Autre challenge de taille, faire évoluer les schémas organisationnels des agences afin de casser les silos entre expertise pour, par exemple, rapprocher l’équipe data / tracking des experts média pour affiner les indicateurs de pilotage et nourrir les algorithmes avec des typologies de données plus fines. Ou bien encore de développer la proximité des gestionnaires de flux produits avec les opérateurs afin d’affiner les structures de vos campagnes et tirer le maximum de performance de vos investissements SEA.
Avec un peu de recul, il apparaît toutefois pertinent de projeter ces changements afin qu’il y ait un sens plus global dans les opérations média fortement silotées. Cela passera aussi par un pilotage média qui ne sera pas seulement fait sur des conversions plateforme d’achat mais aussi sur des données business de l’annonceur en faisant un lien pourquoi pas avec les études MMM.
En somme des changements profonds – commandés par Google – qui guide habillement ses clients principaux (les agences) vers une transformation imposée pour s’adapter à ses produits.
Vers une révolution des annonceurs ?!
En parallèle de cette révolution des agences doit aussi se préparer celle des annonceurs. Ils doivent donc attendre plus de leurs agences. S’il y a moins d’optimisations de campagne et plus de place pour la machine, on devrait donc observer un report sur des tâches à fortes valeur ajoutée. Mais est-ce vraiment le cas ?
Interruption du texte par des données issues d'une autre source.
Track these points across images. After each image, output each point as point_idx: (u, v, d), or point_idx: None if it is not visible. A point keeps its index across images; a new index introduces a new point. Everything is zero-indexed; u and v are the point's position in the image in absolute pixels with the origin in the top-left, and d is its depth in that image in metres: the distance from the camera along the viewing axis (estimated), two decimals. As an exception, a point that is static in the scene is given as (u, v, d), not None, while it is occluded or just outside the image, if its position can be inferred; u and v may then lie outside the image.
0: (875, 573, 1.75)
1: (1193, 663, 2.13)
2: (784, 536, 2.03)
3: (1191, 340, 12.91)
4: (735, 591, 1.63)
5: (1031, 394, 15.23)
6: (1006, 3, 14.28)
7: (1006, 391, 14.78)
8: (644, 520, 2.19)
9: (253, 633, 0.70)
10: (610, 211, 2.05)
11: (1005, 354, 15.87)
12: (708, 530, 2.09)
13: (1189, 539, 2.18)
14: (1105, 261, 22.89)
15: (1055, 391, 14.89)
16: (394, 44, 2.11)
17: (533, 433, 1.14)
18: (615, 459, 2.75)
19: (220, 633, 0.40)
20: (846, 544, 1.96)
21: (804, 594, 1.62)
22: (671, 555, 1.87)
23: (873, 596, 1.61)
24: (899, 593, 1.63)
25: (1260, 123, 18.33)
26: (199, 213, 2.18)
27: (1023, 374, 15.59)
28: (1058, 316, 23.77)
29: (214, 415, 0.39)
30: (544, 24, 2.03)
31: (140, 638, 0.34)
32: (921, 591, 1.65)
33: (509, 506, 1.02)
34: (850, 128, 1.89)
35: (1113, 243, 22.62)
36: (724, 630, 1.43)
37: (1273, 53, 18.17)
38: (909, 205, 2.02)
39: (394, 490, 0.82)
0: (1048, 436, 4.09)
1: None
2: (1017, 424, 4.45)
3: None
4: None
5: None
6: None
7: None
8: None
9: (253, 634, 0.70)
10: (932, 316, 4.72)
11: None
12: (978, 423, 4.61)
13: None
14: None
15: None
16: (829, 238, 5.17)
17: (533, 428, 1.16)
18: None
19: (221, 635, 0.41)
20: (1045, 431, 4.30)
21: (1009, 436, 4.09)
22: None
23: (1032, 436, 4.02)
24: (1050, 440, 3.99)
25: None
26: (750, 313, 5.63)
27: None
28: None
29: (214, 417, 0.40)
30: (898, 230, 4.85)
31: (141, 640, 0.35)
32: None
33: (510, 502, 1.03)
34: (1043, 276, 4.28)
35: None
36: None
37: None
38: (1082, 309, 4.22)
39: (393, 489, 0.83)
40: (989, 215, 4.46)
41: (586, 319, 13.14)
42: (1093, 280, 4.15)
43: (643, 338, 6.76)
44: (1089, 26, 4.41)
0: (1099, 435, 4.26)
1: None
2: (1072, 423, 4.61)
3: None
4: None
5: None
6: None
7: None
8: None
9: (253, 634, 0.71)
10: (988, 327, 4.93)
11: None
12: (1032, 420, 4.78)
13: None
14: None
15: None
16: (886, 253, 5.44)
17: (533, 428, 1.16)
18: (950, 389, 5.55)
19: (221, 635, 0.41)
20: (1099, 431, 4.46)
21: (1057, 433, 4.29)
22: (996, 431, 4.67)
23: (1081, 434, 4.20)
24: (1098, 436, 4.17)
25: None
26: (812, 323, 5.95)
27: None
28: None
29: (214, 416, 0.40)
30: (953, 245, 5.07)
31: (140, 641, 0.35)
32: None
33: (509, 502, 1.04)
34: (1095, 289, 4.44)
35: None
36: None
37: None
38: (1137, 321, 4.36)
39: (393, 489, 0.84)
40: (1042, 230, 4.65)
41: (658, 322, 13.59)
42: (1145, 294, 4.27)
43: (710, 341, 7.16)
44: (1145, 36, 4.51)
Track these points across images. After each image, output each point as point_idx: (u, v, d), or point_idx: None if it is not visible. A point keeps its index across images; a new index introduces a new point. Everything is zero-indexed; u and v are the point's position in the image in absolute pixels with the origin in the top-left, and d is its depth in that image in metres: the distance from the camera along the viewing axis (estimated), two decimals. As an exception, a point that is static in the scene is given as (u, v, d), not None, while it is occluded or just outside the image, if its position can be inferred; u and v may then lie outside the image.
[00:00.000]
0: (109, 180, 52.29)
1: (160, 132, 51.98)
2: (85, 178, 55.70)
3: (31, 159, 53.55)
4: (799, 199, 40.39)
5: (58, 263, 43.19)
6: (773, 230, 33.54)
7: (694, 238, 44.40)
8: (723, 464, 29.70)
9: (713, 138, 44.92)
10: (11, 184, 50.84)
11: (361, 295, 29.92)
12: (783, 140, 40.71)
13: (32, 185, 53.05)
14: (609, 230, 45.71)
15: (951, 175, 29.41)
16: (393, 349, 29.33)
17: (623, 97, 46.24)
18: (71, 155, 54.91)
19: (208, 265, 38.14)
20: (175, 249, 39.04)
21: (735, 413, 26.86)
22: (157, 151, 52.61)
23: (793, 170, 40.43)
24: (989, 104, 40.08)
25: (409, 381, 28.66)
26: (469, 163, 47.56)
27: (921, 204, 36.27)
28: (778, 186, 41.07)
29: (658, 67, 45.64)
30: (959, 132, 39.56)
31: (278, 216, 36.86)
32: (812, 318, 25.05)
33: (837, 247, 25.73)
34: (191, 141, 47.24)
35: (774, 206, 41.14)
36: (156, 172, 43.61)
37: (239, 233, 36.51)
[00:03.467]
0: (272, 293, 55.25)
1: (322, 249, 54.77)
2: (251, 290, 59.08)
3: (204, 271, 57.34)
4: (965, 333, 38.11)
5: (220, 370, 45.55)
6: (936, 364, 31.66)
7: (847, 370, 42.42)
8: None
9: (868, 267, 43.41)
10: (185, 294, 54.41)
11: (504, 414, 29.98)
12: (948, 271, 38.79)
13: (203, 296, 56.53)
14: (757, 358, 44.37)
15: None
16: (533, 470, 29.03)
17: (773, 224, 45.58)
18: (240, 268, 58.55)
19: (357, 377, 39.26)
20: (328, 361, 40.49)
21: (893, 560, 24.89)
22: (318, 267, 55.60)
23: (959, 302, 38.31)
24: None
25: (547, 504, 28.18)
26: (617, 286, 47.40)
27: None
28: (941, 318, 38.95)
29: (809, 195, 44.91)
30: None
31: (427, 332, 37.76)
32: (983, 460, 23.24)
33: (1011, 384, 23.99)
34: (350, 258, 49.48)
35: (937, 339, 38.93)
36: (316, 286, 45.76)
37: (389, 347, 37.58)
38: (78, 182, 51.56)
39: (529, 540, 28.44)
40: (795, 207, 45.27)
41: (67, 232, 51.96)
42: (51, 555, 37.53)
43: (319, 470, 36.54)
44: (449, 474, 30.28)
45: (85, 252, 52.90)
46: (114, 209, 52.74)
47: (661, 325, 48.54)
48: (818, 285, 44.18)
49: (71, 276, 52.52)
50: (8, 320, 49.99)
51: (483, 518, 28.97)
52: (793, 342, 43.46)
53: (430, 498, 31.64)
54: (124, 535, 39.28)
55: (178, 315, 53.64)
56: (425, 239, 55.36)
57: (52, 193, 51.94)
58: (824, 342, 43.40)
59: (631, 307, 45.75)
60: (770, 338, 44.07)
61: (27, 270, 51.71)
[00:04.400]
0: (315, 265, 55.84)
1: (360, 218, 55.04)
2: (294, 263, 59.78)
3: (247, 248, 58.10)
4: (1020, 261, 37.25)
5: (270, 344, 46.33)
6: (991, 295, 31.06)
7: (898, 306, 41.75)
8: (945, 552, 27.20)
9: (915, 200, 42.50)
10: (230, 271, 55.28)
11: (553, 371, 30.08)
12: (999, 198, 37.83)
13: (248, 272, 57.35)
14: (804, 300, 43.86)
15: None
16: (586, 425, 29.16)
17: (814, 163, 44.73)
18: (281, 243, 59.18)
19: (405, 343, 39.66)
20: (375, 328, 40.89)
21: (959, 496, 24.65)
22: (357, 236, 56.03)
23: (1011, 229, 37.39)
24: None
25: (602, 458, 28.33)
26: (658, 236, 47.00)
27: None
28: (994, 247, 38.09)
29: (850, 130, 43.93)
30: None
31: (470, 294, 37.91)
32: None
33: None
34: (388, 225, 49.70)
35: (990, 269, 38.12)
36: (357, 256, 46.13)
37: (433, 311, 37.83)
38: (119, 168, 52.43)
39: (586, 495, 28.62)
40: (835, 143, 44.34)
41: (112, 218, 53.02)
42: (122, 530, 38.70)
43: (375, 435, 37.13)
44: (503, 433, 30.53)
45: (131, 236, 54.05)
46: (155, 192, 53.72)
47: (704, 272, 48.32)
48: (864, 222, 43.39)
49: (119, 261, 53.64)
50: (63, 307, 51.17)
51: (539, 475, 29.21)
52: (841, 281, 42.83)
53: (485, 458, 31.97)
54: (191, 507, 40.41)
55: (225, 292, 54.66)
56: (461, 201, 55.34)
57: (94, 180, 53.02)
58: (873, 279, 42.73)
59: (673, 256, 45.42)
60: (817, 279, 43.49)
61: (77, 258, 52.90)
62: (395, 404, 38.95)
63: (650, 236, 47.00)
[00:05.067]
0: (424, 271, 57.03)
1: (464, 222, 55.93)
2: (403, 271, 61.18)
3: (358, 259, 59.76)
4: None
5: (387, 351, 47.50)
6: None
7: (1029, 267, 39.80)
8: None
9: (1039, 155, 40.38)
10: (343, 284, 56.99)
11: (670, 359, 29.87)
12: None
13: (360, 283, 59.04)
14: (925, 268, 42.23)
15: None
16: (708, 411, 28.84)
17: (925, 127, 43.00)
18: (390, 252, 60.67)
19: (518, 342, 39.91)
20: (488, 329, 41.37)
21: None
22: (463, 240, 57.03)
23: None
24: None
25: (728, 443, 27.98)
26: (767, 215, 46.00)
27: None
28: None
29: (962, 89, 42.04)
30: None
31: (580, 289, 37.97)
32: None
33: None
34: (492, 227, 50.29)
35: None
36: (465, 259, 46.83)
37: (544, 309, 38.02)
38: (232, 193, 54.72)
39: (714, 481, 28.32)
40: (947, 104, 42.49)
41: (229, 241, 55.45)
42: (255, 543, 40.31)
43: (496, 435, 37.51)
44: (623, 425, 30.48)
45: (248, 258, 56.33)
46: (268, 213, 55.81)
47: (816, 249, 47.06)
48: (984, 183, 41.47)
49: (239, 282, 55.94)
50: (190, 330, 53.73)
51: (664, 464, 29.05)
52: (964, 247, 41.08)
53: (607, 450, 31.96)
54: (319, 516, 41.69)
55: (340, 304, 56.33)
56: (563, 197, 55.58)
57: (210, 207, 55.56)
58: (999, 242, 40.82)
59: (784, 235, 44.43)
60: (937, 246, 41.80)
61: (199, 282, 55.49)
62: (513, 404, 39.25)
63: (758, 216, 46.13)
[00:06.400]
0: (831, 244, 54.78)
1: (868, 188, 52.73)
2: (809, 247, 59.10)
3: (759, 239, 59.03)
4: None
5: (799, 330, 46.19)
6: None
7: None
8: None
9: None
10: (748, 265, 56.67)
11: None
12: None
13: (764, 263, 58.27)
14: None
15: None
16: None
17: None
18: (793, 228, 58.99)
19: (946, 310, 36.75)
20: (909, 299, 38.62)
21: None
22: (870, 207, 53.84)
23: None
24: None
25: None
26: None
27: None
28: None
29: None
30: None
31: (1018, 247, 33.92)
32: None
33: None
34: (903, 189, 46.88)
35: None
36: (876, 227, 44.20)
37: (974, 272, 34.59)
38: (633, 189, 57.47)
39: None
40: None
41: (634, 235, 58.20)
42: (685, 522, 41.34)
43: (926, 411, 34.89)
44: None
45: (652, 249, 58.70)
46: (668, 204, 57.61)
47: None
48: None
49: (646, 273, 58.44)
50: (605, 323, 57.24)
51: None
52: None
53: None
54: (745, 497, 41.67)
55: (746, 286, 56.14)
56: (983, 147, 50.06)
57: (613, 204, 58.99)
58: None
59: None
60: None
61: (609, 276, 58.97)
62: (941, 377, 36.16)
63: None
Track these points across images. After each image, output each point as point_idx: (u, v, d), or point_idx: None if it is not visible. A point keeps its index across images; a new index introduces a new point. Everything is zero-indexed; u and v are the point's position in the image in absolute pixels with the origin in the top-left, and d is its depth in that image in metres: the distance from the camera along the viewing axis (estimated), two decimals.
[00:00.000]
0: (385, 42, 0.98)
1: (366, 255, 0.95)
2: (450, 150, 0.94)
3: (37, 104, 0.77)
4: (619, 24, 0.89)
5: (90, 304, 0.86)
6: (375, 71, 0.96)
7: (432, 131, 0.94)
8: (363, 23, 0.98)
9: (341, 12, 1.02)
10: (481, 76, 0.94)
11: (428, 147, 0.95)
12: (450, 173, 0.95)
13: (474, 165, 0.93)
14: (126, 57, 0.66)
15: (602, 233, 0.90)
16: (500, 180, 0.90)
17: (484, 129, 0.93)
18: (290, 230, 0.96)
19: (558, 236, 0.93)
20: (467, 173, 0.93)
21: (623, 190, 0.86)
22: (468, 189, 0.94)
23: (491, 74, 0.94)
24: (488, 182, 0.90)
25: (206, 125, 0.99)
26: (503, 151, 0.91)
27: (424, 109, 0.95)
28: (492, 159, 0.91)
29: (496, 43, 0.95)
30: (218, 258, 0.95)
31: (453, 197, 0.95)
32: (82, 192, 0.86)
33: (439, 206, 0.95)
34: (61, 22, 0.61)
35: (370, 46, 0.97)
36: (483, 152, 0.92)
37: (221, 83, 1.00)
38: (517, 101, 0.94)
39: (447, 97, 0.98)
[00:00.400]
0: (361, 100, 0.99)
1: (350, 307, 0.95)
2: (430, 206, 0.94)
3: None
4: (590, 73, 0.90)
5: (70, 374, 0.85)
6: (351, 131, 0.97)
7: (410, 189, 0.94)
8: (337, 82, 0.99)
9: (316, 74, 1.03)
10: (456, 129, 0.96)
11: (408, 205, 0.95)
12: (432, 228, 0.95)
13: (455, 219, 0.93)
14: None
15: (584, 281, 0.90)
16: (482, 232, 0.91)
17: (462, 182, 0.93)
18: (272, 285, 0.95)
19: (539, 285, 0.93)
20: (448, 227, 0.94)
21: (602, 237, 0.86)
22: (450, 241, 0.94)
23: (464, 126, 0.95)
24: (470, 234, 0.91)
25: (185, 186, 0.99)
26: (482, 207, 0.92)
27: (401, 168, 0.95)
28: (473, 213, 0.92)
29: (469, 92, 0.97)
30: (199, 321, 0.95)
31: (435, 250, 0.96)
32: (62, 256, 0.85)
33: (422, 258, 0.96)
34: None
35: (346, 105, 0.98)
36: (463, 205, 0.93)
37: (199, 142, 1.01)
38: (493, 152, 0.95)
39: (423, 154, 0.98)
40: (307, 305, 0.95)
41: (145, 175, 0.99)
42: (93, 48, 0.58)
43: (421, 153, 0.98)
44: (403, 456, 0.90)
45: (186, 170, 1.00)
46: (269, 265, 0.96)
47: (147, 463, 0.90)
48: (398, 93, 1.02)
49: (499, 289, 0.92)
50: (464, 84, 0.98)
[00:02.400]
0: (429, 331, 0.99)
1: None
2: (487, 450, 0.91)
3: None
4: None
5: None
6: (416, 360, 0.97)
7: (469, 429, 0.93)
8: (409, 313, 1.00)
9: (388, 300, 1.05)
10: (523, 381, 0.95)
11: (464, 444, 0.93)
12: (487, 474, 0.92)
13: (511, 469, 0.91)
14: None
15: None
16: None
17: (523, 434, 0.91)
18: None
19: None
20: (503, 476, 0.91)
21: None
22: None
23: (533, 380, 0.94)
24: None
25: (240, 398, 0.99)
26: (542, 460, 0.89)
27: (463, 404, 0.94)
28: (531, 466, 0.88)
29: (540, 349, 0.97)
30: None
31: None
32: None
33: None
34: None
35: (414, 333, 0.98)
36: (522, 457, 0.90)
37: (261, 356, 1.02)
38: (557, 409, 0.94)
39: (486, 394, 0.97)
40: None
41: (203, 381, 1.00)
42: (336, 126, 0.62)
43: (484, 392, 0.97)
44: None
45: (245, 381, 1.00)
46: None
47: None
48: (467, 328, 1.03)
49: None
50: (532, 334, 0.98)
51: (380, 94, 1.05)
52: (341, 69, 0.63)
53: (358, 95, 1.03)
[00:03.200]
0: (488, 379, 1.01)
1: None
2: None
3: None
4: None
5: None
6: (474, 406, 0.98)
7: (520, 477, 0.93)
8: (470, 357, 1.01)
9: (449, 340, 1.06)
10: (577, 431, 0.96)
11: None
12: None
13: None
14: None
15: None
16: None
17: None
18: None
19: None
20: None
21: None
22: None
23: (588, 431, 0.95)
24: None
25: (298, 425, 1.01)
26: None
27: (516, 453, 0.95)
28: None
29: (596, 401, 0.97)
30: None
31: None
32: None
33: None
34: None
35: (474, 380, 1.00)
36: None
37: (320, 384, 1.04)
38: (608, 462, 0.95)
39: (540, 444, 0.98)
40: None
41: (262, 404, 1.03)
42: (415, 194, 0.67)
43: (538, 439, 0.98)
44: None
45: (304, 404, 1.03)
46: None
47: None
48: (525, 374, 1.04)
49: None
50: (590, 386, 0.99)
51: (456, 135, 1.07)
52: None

Au même titre que les attentes d’une agence média doivent être révisées de la part des annonceurs, un autre sujet doit être au cœur des débats, celui du modèle économique d’accompagnement (%spend ou fees).
L’arrivée de l’automatisation correspond directement à une réduction spectaculaire du temps de gestion des comptes. Ainsi il est impossible de considérer qu’un annonceur ayant fait la bascule d’une “structure classique” SEA très chronophage vers Pmax paye le même prix (voir plus) alors que le partenaire travaille moins sur de l’opérationnel. Ou alors, une question doit s’imposer, celle de savoir si les sujets à forte valeur ajoutée ont progressé significativement dans l’intervalle ?
Y a t il eu plus d’analyses profondes ? plus de tests ? plus d’innovations pour le compte des annonceurs ? Si la réponse est négative, c’est embêtant à deux égards, le premier car il est distant de la vision de Google d’un partenaire agence 2023 et le second car l’annonceur rémunère toujours autant un partenaire qui travaille moins.
A cette étape, la mutation est présentée et bien réceptionnée par les concernés. Reste à voir dans les prochains mois comment les structures, les people, les orga, les offres et les modèles économiques des agences vont s’adapter à ces nouvelles règles dictées par l’acteur de référence.
Le juge de paix selon nous étant la capacité d’un partenaire agence à savoir apporter le meilleur de la performance média possible, sa capacité à savoir se remettre en question et sa capacité à mettre en œuvre des projets de maturité pilotés par une approche test and learn.